DMA Engine API performance issues
Dan Williams
dan.j.williams at intel.com
Wed Apr 14 20:08:24 EDT 2010
On Tue, Apr 13, 2010 at 11:42 PM, melwyn lobo <linux.melwyn at gmail.com> wrote:
> Hello Dan,
> I have some doubts regarding DMA API usage on its clients for example
> MMC, ALSA, USB etc.
>
> I am going to take example of the ALSA framework. Audio data transfer
> is initiated in soc_pcm_trigger(). This is called in an atomic
> context,
> with spinlock held and irqs disabled. Here most drivers enable data
> transfer from the MSP peripheral to the audio codec via tx_submit
> implementation
> of the DMA engine driver. This enqueues the transaction in an active
> list which calls for using spinlocks with bottom half disabled.
> It is in this function when spin_unlock_bh() is called the kernel
> detects irq's disabled and generates a warning.
> So the workaround here for ALSA drivers would be to use tasklet or
> workqueues to defer calling this in an interruptible context, which
> would
> cause performance problems (the same function soc_pcm_trigger is
> called for stoppping the transfer) in cases where the stream has to be
> repeatedly
> stopped and started.
>
> So the core issue is use of spin_unlock_bh in an atomic context.
> Workaround for removing the warnings would be:
> 1. Use spin_lock with irqsave and corresponding unlock function which
> does not generate a warning in a similar situation.
> But this could be futile in one case where the tasklet is scheduled
> from ksoftirqd which could lead to corruption.
> Also this means the interrupts would be disabled (on the local cpu)

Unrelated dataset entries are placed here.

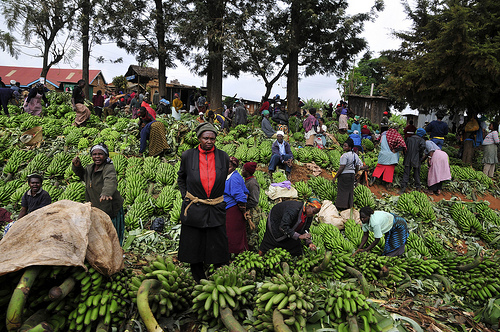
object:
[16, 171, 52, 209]
boy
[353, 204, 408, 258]
woman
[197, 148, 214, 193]
red shirt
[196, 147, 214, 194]
orange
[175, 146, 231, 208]
black jacket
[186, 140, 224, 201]
top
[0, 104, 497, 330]
ground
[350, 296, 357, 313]
banana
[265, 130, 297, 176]
man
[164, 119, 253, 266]
woman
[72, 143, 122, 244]
woman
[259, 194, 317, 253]
lady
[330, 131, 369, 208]
woman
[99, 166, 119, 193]
arm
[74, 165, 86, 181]
arm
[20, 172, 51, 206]
smiling man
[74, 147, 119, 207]
lady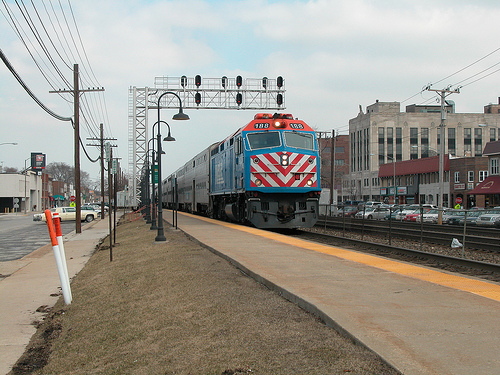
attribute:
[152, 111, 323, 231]
train — blue , red , white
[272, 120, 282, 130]
headlight — white, bright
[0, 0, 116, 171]
wires — long 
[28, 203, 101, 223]
car — tan, long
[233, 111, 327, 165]
window — train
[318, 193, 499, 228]
cars — parked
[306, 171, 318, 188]
headlight — bright, white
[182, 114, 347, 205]
train — red, white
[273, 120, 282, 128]
headlight — bright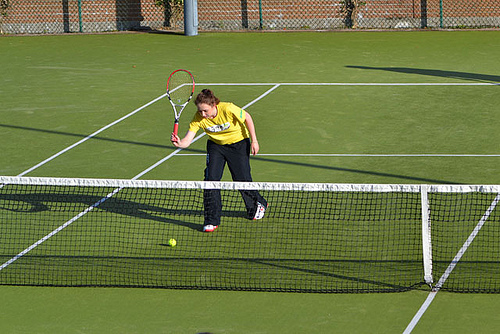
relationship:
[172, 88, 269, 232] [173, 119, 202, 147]
woman has arm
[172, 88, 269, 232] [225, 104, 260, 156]
woman has arm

> till the function executed which is not something
> desirable.
> 2. Use local_irq_enable() before calling the DMA APIs and disable once
> done. This is a crude solution and understandably undesirable and
> dangerous.
>
> The DMA Engine framework assumes that the channel interrupt handling
> is done in a tasklet (dma_run_dependencies), which I believe is the
> reason for the issue.
dma_run_dependencies() is only needed in the channel switching case
which really only applies to the raid/mem-to-mem usage model (i.e. xor
on one channel followed by copy on another). In the mem-to-io model
you should not need to perform channel switching. I suggest following
what the other mem-to-io drivers (ipu, dw_dmac, coh...) have
implemented with their locks.
In general the dmaengine api is meant to provide 1/ a method for
matching dma consumers with capable dma devices 2/ a platform agnostic
api for issuing mem-to-mem and simple mem-to-io (slave) dma. If the
current framework provides everything you need, then by all means use
it, but you may find there are architecture specific concerns that
cannot be supported under the existing mem-to-io model. In other
words the dmaengine abstraction stops being useful and gets in the way
when there are specific architecture considerations beyond simple
channel to slave-device associations. For example, dw_dmac and ipu
are successfully using the dma-slave interface while the PXA folks are
sticking with their local dma api.
So use it if it simplifies your development more than it complicates it.